Later in the day I noticed the chairs still unmanned.
Then I looked up and saw the sign above the chairs.
Since it was Friday, I was out of luck – no shine now until Tuesday!
While I realize that those running these chairs can’t be there all the time, and I’m not trying to tell them how to run their business, it got me thinking about a common leadership challenge.
The story of the leader with “an open door policy” who is never available, accessible or who never has their door open would be comical, if it weren’t so sad.
In fact, I’ve never met a leader who didn’t say their door is open and that they wanted to talk to people. But I’ve met hundreds of staff members – at all organizational levels – who didn’t feel their leader was accessible to them at all (or nearly enough).
Leaders are busy people – I get that. But before you start backtracking and justifying your availability, let me say a couple things:
- You can’t lead in a vacuum.
- People won’t follow an absentee leader for long.
- Saying your door is open is very different from being available.
I am not saying that you should be available to your team or staff at any and all times.

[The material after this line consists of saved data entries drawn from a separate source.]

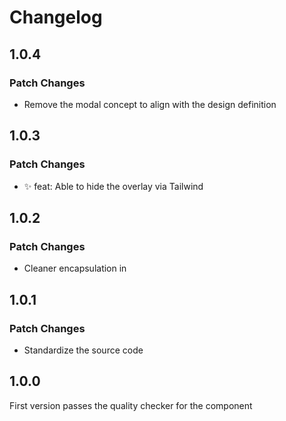 # Changelog

## 1.0.4

### Patch Changes

- Remove the modal concept to align with the design definition

## 1.0.3

### Patch Changes

- ✨ feat: Able to hide the overlay via Tailwind

## 1.0.2

### Patch Changes

- Cleaner encapsulation in <Dialog>

## 1.0.1

### Patch Changes

- Standardize the source code

## 1.0.0

First version passes the quality checker for the component
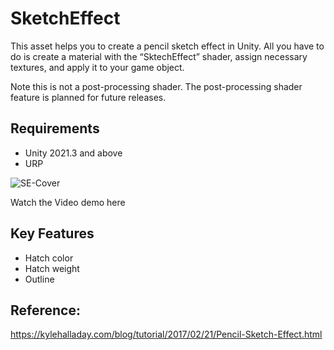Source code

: # SketchEffect
This asset helps you to create a pencil sketch effect in Unity. All you have to do is create a material with the “SktechEffect” shader, assign necessary textures, and apply it to your game object. 

Note this is not a post-processing shader. The post-processing shader feature is planned for future releases.

## Requirements
- Unity 2021.3 and above
- URP

![SE-Cover](https://github.com/knowercoder/SketchEffect/assets/43854177/194f1a49-8d4a-4b88-8f08-d54f0b223d3b)

Watch the Video demo here

## Key Features
- Hatch color
- Hatch weight
- Outline

## Reference:
https://kylehalladay.com/blog/tutorial/2017/02/21/Pencil-Sketch-Effect.html

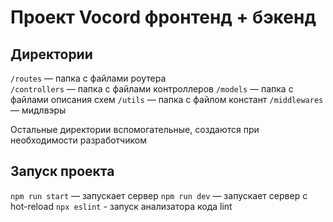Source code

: # Проект Vocord фронтенд + бэкенд

## Директории

`/routes` — папка с файлами роутера  
`/controllers` — папка с файлами контроллеров
`/models` — папка с файлами описания схем
`/utils` — папка с файлом констант
`/middlewares` — мидлвэры
  
Остальные директории вспомогательные, создаются при необходимости разработчиком

## Запуск проекта

`npm run start` — запускает сервер
`npm run dev` — запускает сервер с hot-reload
`npx eslint` - запуск анализатора кода lint
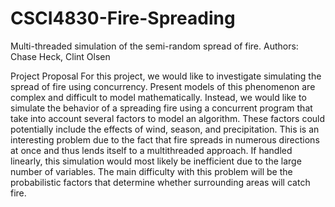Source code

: # CSCI4830-Fire-Spreading
Multi-threaded simulation of the semi-random spread of fire.
Authors: Chase Heck, Clint Olsen

Project Proposal
	For this project, we would like to investigate simulating the spread of fire using concurrency. Present models of this phenomenon are complex and difficult to model mathematically. Instead, we would like to simulate the behavior of a spreading fire using a concurrent program that take into account several factors to model an algorithm. These factors could potentially include the effects of wind, season, and precipitation. This is an interesting problem due to the fact that fire spreads in numerous directions at once and thus lends itself to a multithreaded approach. If handled linearly, this simulation would most likely be inefficient due to the large number of variables. The main difficulty with this problem will be the probabilistic factors that determine whether surrounding areas will catch fire.

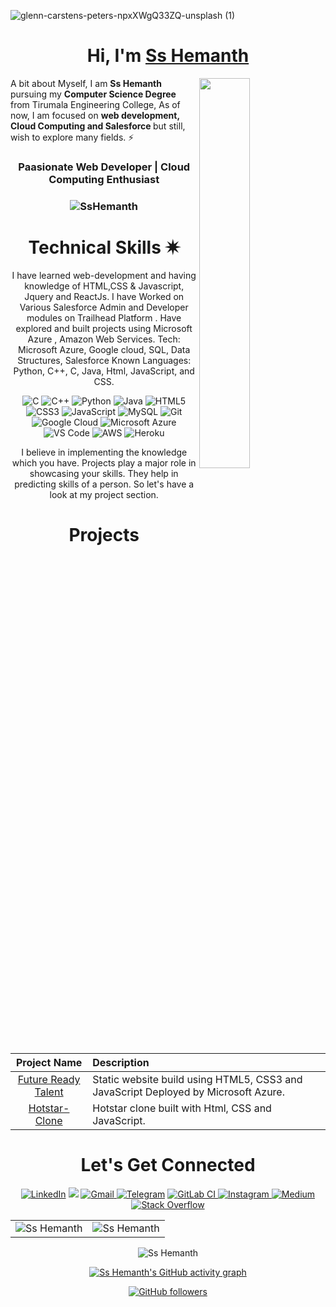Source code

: ![glenn-carstens-peters-npxXWgQ33ZQ-unsplash (1)](https://user-images.githubusercontent.com/98958362/182293778-c201b5ff-3b26-4984-a09a-3684fefab21e.jpg)
<h1 align="center" >Hi, I'm <a href="https://www.linkedin.com/in/sri-sai-hemanth-bollepalli-b3689923b/" target="_blank"> Ss Hemanth </a></h1>
<img width="40%" align="right"   src="https://user-images.githubusercontent.com/98958362/182294563-fa9c7195-bcd3-46ea-9668-4dfd7b6c1cd7.svg" >

A bit about Myself, I am <b>Ss Hemanth</b> pursuing my <b>Computer Science Degree</b> from Tirumala Engineering College, As of now, I am focused on <b>web development, Cloud Computing and Salesforce </b> but still, wish to explore many fields. ⚡

<h3 align="center"> Paasionate Web Developer | Cloud Computing Enthusiast </h3>

<h3><p align="center"> <img src="https://komarev.com/ghpvc/?username=sshemanth&label=Profile%20views&color=6805D3&style=flat" alt="SsHemanth" /> </p></h3>
   <div align="center">

<h1>Technical Skills ✷</h1>
   
I have learned web-development and having knowledge of HTML,CSS & Javascript, Jquery and ReactJs. I have Worked on Various Salesforce Admin and Developer modules on Trailhead Platform . Have explored and built projects using Microsoft Azure , Amazon Web Services. 
Tech: Microsoft Azure, Google cloud, SQL, Data Structures, Salesforce
 Known Languages: Python, C++, C, Java, Html, JavaScript, and CSS.

<p align="center"> 
<img alt="C" src="https://img.shields.io/badge/c-%2300599C.svg?&style=for-the-badge&logo=c&logoColor=white" />
<img alt="C++" src="https://img.shields.io/badge/c++-%2300599C.svg?&style=for-the-badge&logo=c%2B%2B&ogoColor=white" />
 <img alt="Python" src="https://img.shields.io/badge/python-%2314354C.svg?style=for-the-badge&logo=python&logoColor=white"/>
 <img alt="Java" src="https://img.shields.io/badge/java-%23ED8B00.svg?&style=for-the-badge&logo=java&logoColor=white" />
<img alt="HTML5" src="https://img.shields.io/badge/html5-%23E34F26.svg?&style=for-the-badge&logo=html5&logoColor=white" />
 <img alt="CSS3" src="https://img.shields.io/badge/css3-%231572B6.svg?&style=for-the-badge&logo=css3&logoColor=white" />
 <img alt="JavaScript" src="https://img.shields.io/badge/javascript-%23323330.svg?&style=for-the-badge&logo=javascript&logoColor=%23F7DF1E" />
 <img alt="MySQL" src="https://img.shields.io/badge/MySQL-00000F?style=for-the-badge&logo=mysql&logoColor=white" />
<img alt="Git" src="https://img.shields.io/badge/Git-F05032?style=for-the-badge&logo=git&logoColor=white" />
    <img alt="Google Cloud" src="https://img.shields.io/badge/Google_Cloud-4285F4?style=for-the-badge&logo=google-cloud&logoColor=white" />
    <img alt="Microsoft Azure" src="https://img.shields.io/badge/microsoft%20azure-0089D6?style=for-the-badge&logo=microsoft-azure&logoColor=white" />
    <img alt="VS Code" src="https://img.shields.io/badge/Visual_Studio_Code-0078D4?style=for-the-badge&logo=visual%20studio%20code&logoColor=white" />
    <img alt="AWS" src="https://img.shields.io/badge/AWS-%23FF9900.svg?style=for-the-badge&logo=amazon-aws&logoColor=white" />
    <img alt="Heroku" src="https://img.shields.io/badge/heroku-%23430098.svg?style=for-the-badge&logo=heroku&logoColor=white" />
</p>


I believe in implementing the knowledge which you have. Projects play a major role in showcasing your skills. They help in predicting skills of a person. So let's have a look at my project section.

<h1 align="center">Projects</h1>




| Project Name      | Description | 
| :---:        |    :----   |  
| [Future Ready Talent](https://github.com/sshemanth/SecondProject)     | Static website build using HTML5, CSS3 and JavaScript Deployed by Microsoft Azure. 
| [Hotstar-Clone](https://n7ld54.csb.app/)     | Hotstar clone  built with Html, CSS and JavaScript.


 <h1 align="center">Let's Get Connected</h1>

<div align="center">


<a  href="https://www.linkedin.com/in/sri-sai-hemanth-bollepalli-b3689923b/" target="_blank"><img alt="LinkedIn" src="https://img.shields.io/badge/linkedin%20-%230077B5.svg?&style=for-the-badge&logo=linkedin&logoColor=white" /></a>
<a href="https://twitter.com/d_evilzking" target="_blank"><img src="https://img.shields.io/badge/twitter-%2300acee.svg?&style=for-the-badge&logo=twitter&logoColor=white&alt=twitter" /></a>
<a href="mailto:sshemanthbollepalli@gmail.com"><img  alt="Gmail" src="https://img.shields.io/badge/Gmail-D14836?style=for-the-badge&logo=gmail&logoColor=white" />
<a  href="https://t.me/d.evilz__king"><img alt=" Telegram" src="https://img.shields.io/badge/Telegram-2CA5E0?style=for-the-badge&logo=telegram&logoColor=white"></a>
<a  href="https://gitlab.com/sshemanth"><img alt="GitLab CI" src="https://img.shields.io/badge/gitlab%20ci-%23181717.svg?style=for-the-badge&logo=gitlab&logoColor=white">
<a  href="https://www.instagram.com/d.evilz__king/"><img alt="Instagram" src="https://img.shields.io/badge/Instagram-E4405F?style=for-the-badge&logo=instagram&logoColor=white">
<a  href="https://medium.com/@sshemanth"><img alt="Medium" src="https://img.shields.io/badge/Medium-12100E?style=for-the-badge&logo=medium&logoColor=white">
   </a>
<a  href="https://stackoverflow.com/users/19504102/ss-hemanth"><img alt="Stack Overflow" src="https://img.shields.io/badge/-Stackoverflow-FE7A16?style=for-the-badge&logo=stack-overflow&logoColor=white">
   </a>

   
   
</div>
  

   
<table>
  <tr>
   
<td><img src="https://github-readme-stats.vercel.app/api?username=sshemanth&include_all_commits=true&count_private=true&show_icons=true&line_height=20&title_color=7A7ADB&icon_color=2234AE&text_color=D3D3D3&bg_color=0,000000,130F40" alt="Ss Hemanth" />
    <td><img src="https://github-readme-stats.vercel.app/api/top-langs?username=sshemanth&show_icons=true&locale=en&layout=compact&title_color=7A7ADB&icon_color=2234AE&text_color=D3D3D3&bg_color=0,000000,130F40" alt="Ss Hemanth" /></td>
  </tr>
</table>

<div align="center">
<p><img align="center" src="https://github-readme-streak-stats.herokuapp.com/?user=Sshemanth&theme=dark" alt="Ss Hemanth" /></p>
  </div>

 [![Ss Hemanth's GitHub activity graph](https://activity-graph.herokuapp.com/graph?username=sshemanth&theme=xcode)](https://git.io/Sshemanth)
   
   

[![GitHub followers](https://img.shields.io/github/followers/Sshemanth.svg?style=social&label=Follow)](https://github.com/sshemanth?tab=followers)
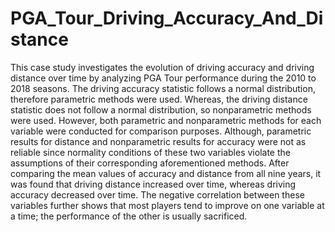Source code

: # PGA_Tour_Driving_Accuracy_And_Distance
This case study investigates the evolution of driving accuracy and driving distance over time by analyzing PGA Tour performance during the 2010 to 2018 seasons. The driving accuracy statistic follows a normal distribution, therefore parametric methods were used. Whereas, the driving distance statistic does not follow a normal distribution, so nonparametric methods were used. However, both parametric and nonparametric methods for each variable were conducted for comparison purposes. Although, parametric results for distance and nonparametric results for accuracy were not as reliable since normality conditions of these two variables violate the assumptions of their corresponding aforementioned methods. After comparing the mean values of accuracy and distance from all nine years, it was found that driving distance increased over time, whereas driving accuracy decreased over time. The negative correlation between these variables further shows that most players tend to improve on one variable at a time; the performance of the other is usually sacrificed.

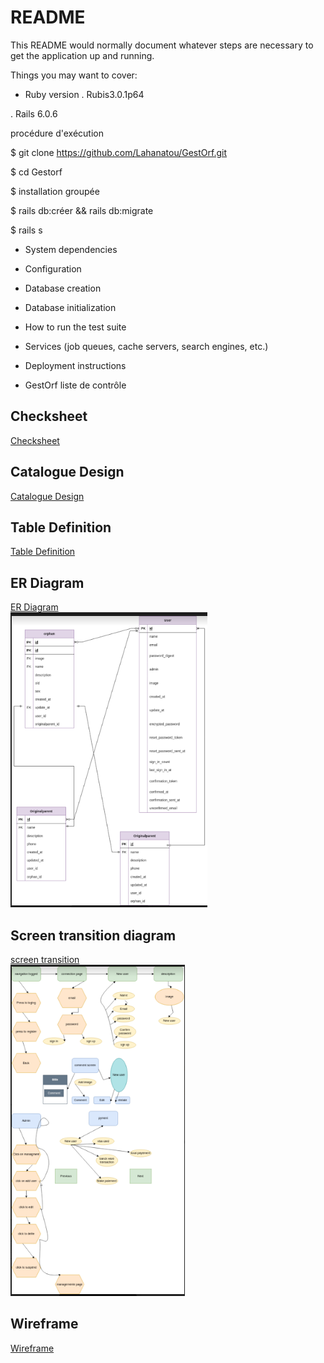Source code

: # README

This README would normally document whatever steps are necessary to get the
application up and running.

Things you may want to cover:

* Ruby version
. Rubis3.0.1p64

. Rails 6.0.6

procédure d'exécution

$ git clone https://github.com/Lahanatou/GestOrf.git

$ cd Gestorf

$ installation groupée

$ rails db:créer && rails db:migrate

$ rails s

* System dependencies

* Configuration

* Database creation

* Database initialization

* How to run the test suite

* Services (job queues, cache servers, search engines, etc.)

* Deployment instructions

* GestOrf
liste de contrôle

## Checksheet
[Checksheet](https://docs.google.com/spreadsheets/d/1Ebcr4070bLf0bqVJuf3X5AjHD8qpl-mOwtJIiaz7T1U/edit?usp=share_link)

## Catalogue Design
[Catalogue Design](https://docs.google.com/spreadsheets/d/16X29JAXK2BVKWywn5qZUYorU7AWzt9xknwWHEx5Mlfw/edit?usp=sharing)

## Table Definition
[Table Definition](https://docs.google.com/spreadsheets/d/1BJVS7bI4hDVIdjZy_yT42PkQuZAOf6BnWPAGczzUqK4/edit?usp=share_link)

## ER Diagram
[ER Diagram](https://drive.google.com/file/d/1jiS_bOtWC1ibEtJKFxW4pnyDo2YR0irB/view?usp=share_link)<br />
![ER Diagram picture](./public/ER.png)


## Screen transition diagram
[screen transition](https://drive.google.com/file/d/1pXrkv6d5KgVR0-J3ZUB1VpvCVOG7yIMy/view?usp=sharing)<br />
![screen transition picture](./public/transition.png)


## Wireframe
[Wireframe](https://drive.google.com/file/d/1G8tyAVkerbyPkKJmUnU05S2IK3_RQGjx/view?usp=sharing)<br>
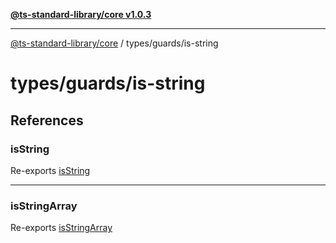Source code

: [**@ts-standard-library/core v1.0.3**](../../../README.md)

***

[@ts-standard-library/core](../../../modules.md) / types/guards/is-string

# types/guards/is-string

## References

### isString

Re-exports [isString](functions/isString.md)

***

### isStringArray

Re-exports [isStringArray](functions/isStringArray.md)
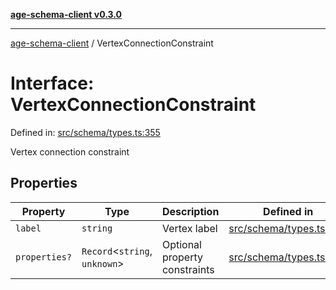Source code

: [**age-schema-client v0.3.0**](../index.md)

***

[age-schema-client](/ageSchemaClient/api-generated/index.md) / VertexConnectionConstraint

# Interface: VertexConnectionConstraint

Defined in: [src/schema/types.ts:355](https://github.com/standardbeagle/ageSchemaClient/blob/main/src/schema/types.ts#L355)

Vertex connection constraint

## Properties

| Property | Type | Description | Defined in |
| ------ | ------ | ------ | ------ |
| <a id="label"></a> `label` | `string` | Vertex label | [src/schema/types.ts:359](https://github.com/standardbeagle/ageSchemaClient/blob/main/src/schema/types.ts#L359) |
| <a id="properties"></a> `properties?` | `Record`\<`string`, `unknown`\> | Optional property constraints | [src/schema/types.ts:364](https://github.com/standardbeagle/ageSchemaClient/blob/main/src/schema/types.ts#L364) |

Reasonable people recgnize that you have leadership responsbilities and are busy.
Good time managment requires that you segment your time; in fact I would recommend you schedule time to do your work uninterrupted. doing so will make you more productive and better able to handle the requests and challenges of your team when you do speak with them.
What people want is access to you and your focused attention when they are with you.
If you aren’t giving those things to people, you aren’t leading nearly as effectively as you could be.
Rather than preaching any more, let me give you your leadership activity of the day – two questions to help you think about this topic and how you can apply it to your work.
Am I available enough, by the standards of those I lead?
Am I present with people when I am talking with them?
If you don’t know that answers to these questions, ask others and get some feedback. Then take action on that feedback – whether to keep doing what you are doing, or to make some adjustments.